[Dataset entries]
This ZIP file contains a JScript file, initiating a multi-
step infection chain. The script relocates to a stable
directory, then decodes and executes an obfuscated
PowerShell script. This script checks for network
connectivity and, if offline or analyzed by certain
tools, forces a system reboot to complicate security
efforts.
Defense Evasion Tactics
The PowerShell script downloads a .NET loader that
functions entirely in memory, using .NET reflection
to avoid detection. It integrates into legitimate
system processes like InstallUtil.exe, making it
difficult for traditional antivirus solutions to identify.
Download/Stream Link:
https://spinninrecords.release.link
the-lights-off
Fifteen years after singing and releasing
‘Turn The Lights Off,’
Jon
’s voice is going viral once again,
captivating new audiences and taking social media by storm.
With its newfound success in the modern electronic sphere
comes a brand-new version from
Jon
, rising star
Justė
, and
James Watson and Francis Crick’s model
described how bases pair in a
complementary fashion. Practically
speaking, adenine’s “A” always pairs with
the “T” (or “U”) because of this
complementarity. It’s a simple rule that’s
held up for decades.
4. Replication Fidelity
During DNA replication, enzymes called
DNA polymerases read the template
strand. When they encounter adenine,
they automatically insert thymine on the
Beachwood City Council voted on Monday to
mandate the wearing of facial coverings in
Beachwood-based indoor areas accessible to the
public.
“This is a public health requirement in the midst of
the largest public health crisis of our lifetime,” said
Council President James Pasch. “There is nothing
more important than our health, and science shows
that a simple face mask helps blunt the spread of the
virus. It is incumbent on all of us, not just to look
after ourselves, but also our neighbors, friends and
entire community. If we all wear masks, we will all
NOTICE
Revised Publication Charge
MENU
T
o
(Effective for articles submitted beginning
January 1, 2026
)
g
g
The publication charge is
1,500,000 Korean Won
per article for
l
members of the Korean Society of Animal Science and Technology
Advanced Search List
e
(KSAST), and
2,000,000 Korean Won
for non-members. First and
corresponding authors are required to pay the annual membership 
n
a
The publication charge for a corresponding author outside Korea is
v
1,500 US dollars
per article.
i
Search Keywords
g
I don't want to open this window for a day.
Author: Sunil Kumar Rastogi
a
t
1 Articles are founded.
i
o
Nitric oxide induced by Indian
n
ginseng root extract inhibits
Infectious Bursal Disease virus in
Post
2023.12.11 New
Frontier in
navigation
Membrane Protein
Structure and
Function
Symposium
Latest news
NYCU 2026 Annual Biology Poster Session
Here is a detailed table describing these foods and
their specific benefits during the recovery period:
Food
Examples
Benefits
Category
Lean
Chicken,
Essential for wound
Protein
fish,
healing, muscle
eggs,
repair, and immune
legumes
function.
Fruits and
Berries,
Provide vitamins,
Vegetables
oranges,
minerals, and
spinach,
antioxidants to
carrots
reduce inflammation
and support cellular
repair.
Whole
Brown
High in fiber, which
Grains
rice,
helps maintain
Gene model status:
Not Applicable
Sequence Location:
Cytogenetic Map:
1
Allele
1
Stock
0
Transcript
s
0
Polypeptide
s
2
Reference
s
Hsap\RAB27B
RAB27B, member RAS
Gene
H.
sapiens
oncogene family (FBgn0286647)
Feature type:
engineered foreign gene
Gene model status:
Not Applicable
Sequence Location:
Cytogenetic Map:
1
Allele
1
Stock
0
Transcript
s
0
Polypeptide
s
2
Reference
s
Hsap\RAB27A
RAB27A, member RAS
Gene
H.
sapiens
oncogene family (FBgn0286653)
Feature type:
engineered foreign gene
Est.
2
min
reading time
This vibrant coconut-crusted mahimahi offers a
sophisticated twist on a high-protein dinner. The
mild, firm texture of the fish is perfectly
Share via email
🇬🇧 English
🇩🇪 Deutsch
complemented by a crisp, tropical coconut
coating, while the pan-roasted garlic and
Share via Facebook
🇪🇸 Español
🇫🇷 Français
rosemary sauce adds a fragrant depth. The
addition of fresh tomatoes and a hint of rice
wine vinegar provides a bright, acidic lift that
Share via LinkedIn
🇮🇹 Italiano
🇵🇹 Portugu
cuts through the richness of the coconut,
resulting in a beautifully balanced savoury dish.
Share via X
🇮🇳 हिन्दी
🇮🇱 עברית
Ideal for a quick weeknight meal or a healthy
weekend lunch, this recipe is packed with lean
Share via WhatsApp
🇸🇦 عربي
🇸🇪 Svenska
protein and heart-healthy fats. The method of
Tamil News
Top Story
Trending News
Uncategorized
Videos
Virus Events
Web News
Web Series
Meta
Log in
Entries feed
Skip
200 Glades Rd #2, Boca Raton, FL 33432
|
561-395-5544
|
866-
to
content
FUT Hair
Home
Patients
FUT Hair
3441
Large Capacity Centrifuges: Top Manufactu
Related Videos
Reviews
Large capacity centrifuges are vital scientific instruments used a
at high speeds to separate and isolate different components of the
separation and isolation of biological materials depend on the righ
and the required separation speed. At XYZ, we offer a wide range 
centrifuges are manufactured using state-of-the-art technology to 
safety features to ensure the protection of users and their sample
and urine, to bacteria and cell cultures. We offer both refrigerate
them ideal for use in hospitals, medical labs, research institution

---

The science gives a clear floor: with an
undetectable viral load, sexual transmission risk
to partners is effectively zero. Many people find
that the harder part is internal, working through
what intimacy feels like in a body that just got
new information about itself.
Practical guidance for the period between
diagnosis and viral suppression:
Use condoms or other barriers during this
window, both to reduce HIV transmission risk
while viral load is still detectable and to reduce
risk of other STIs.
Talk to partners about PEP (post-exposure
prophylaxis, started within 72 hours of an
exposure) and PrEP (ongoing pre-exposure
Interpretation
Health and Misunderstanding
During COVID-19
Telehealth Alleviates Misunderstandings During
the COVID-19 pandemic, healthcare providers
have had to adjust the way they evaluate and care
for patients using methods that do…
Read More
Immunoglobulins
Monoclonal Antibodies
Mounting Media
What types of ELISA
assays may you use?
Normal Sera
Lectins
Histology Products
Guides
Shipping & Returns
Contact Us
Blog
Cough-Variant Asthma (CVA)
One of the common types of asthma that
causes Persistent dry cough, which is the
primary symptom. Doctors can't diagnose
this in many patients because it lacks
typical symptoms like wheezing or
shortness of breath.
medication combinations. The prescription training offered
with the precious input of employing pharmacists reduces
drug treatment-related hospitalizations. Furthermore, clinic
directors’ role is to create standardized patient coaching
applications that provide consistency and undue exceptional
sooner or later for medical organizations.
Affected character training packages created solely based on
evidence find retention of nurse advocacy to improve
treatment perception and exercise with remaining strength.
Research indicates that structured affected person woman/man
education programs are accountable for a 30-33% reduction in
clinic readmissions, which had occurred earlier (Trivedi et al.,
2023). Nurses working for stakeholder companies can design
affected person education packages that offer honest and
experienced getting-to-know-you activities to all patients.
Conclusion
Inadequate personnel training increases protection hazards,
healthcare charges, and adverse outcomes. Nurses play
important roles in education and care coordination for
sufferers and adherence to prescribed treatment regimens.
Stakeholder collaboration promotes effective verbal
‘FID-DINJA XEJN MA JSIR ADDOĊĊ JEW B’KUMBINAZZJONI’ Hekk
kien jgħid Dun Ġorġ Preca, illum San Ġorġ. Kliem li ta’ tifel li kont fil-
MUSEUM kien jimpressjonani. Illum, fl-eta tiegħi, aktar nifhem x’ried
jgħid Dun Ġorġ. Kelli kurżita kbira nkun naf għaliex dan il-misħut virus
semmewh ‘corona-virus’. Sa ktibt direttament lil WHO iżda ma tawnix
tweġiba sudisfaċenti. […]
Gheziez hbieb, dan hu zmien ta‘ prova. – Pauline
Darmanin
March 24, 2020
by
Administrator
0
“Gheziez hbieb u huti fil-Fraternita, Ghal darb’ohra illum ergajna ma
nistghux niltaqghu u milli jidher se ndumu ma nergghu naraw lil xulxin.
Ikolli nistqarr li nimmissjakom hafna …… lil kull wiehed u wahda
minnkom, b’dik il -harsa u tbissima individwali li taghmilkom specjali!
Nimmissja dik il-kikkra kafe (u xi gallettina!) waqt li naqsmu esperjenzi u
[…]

# Task brief
Only the lines with "fish" are needed; find them in the records and copy each one.

# Problem solution
fish,
mild, firm texture of the fish is perfectly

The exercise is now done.